What seems more likely is that the real future of this type of interdisciplinary work is not around the creation of new departments, but rather in thinking about whether there are ways to organize graduate training so that research is not driven by “departments” at all: Why is re-creating or repackaging what is essentially a political and hiring structure every time there is a new methodological breakthrough or opportunity for collaboration any more efficient than maintaining structures created for those same reasons 80 years ago? Is there a better way to organize the training of students, hiring of experts, and cross-methodological (can I just step in here to suggest that term this has more real meaning than cross-departmental or cross-disciplinary?) research in a world where technological breakthroughs are about as regular and surprising as political soundbites? Can we imagine networks, exactly like those Christakis studies, of researchers that extend far beyond the bounds of departmental hallways and even of campuses or countries, while allowing opportunities for casual encounters and deep collaboration that are just as real?
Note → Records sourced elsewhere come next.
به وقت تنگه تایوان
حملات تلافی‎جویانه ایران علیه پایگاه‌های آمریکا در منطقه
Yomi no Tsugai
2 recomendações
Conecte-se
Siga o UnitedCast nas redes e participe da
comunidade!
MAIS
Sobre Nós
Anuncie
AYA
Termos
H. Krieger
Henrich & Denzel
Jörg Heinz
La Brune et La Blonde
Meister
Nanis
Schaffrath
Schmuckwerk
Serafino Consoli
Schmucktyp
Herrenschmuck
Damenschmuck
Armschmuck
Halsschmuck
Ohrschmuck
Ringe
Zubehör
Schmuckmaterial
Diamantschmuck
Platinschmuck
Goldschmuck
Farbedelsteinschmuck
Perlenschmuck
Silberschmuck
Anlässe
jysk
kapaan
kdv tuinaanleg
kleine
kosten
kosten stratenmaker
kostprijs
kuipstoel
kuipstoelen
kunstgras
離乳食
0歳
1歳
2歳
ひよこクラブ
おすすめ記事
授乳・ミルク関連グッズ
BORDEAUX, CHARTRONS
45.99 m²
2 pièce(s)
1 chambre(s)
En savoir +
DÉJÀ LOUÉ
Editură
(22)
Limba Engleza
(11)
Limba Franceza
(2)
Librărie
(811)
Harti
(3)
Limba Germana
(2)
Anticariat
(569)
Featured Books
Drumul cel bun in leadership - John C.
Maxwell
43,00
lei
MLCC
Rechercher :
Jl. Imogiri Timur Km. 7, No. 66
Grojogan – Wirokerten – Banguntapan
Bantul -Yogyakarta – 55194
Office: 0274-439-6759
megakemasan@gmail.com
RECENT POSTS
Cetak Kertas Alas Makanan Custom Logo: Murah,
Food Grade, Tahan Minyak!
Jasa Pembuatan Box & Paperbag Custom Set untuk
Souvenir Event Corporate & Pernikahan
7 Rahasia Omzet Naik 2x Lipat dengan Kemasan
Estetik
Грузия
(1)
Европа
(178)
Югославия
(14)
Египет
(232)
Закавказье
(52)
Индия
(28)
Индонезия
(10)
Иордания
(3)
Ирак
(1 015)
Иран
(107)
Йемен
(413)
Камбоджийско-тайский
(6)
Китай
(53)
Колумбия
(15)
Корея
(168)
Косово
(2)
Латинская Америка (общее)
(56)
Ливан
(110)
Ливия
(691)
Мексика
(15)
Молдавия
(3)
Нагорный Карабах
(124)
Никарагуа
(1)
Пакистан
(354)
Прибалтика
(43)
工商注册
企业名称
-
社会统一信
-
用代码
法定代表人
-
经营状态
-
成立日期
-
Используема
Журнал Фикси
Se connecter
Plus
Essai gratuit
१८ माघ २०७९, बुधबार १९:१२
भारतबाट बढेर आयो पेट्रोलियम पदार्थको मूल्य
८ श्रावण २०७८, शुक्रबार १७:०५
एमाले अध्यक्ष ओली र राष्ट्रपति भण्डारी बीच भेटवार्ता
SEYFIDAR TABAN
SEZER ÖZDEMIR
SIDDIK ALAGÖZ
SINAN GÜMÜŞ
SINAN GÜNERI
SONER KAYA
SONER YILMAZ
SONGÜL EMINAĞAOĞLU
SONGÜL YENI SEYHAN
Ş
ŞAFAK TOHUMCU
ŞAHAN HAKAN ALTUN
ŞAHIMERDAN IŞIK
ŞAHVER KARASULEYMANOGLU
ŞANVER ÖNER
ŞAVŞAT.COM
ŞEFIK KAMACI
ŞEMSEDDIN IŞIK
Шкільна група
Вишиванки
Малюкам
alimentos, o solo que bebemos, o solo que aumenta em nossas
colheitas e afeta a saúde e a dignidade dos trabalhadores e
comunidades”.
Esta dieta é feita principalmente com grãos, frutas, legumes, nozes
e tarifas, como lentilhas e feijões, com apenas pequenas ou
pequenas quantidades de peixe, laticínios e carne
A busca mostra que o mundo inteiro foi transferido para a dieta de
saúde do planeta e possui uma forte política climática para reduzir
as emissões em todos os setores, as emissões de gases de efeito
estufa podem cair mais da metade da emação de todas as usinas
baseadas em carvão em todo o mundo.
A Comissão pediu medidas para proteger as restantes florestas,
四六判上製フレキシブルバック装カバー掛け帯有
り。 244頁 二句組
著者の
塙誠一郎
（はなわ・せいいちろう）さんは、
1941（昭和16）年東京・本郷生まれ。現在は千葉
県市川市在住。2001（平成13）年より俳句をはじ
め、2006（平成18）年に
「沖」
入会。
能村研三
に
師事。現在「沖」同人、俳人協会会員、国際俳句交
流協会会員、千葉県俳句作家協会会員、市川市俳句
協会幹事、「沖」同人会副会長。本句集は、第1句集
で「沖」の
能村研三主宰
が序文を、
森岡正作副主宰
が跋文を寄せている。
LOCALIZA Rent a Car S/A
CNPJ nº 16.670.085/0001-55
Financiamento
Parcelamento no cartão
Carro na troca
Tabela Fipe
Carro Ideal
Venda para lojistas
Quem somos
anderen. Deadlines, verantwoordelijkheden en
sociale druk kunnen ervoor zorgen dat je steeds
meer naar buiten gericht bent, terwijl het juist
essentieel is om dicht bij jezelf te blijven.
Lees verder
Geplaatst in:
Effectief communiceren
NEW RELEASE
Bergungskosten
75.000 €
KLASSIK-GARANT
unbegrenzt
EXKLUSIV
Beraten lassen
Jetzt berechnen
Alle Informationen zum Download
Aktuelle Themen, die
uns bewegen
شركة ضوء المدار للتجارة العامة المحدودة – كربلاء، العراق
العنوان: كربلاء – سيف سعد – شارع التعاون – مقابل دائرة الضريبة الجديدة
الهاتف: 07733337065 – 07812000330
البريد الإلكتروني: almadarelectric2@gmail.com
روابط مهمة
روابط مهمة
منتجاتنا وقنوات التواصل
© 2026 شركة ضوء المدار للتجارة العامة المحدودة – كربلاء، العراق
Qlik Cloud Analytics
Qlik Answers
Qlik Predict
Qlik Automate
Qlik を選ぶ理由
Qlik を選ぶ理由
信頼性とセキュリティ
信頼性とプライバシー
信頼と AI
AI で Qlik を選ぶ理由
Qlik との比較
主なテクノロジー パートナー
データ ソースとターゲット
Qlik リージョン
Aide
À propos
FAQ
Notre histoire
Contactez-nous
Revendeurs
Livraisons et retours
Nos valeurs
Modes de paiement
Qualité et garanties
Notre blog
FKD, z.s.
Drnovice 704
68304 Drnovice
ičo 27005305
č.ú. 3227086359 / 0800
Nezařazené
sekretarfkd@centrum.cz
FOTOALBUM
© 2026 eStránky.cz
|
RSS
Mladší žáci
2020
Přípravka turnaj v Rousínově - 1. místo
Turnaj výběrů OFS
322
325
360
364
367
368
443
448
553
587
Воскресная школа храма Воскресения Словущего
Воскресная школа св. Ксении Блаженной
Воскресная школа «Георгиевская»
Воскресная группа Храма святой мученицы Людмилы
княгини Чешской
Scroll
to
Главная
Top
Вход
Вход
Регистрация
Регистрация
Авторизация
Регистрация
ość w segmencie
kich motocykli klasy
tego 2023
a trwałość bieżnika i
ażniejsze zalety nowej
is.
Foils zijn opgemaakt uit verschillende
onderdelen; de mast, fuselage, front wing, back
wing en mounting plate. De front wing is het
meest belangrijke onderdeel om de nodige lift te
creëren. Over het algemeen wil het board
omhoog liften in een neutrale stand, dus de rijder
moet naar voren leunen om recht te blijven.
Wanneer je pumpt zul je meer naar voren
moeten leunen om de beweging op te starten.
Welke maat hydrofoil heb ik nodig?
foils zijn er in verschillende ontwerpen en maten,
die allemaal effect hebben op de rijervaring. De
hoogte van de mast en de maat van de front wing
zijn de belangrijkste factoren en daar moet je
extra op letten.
Private research labs like Google[x] have met with success by allowing experts to eschew organizational and titular constraints to focus on problem-based work. I’m not claiming that a similar model is the silver bullet for higher education, and research demands span far beyond the realm of driverless cars and Google Glass. But with the baggage that comes with any sort of change in higher education, a departmental re-organization seems like more a 1917 solution than a 2013 one, and is more like stirring around the system we already have than a true “shaking up” of what we do.
So I certainly, and sincerely, wish new cross-disciplinary departments well and hope that they are just the first step on the pathway to something transformative, but if traditional colleges and universities are not yet ready to think more innovatively about how to bring about innovation, keep your eye out for who will.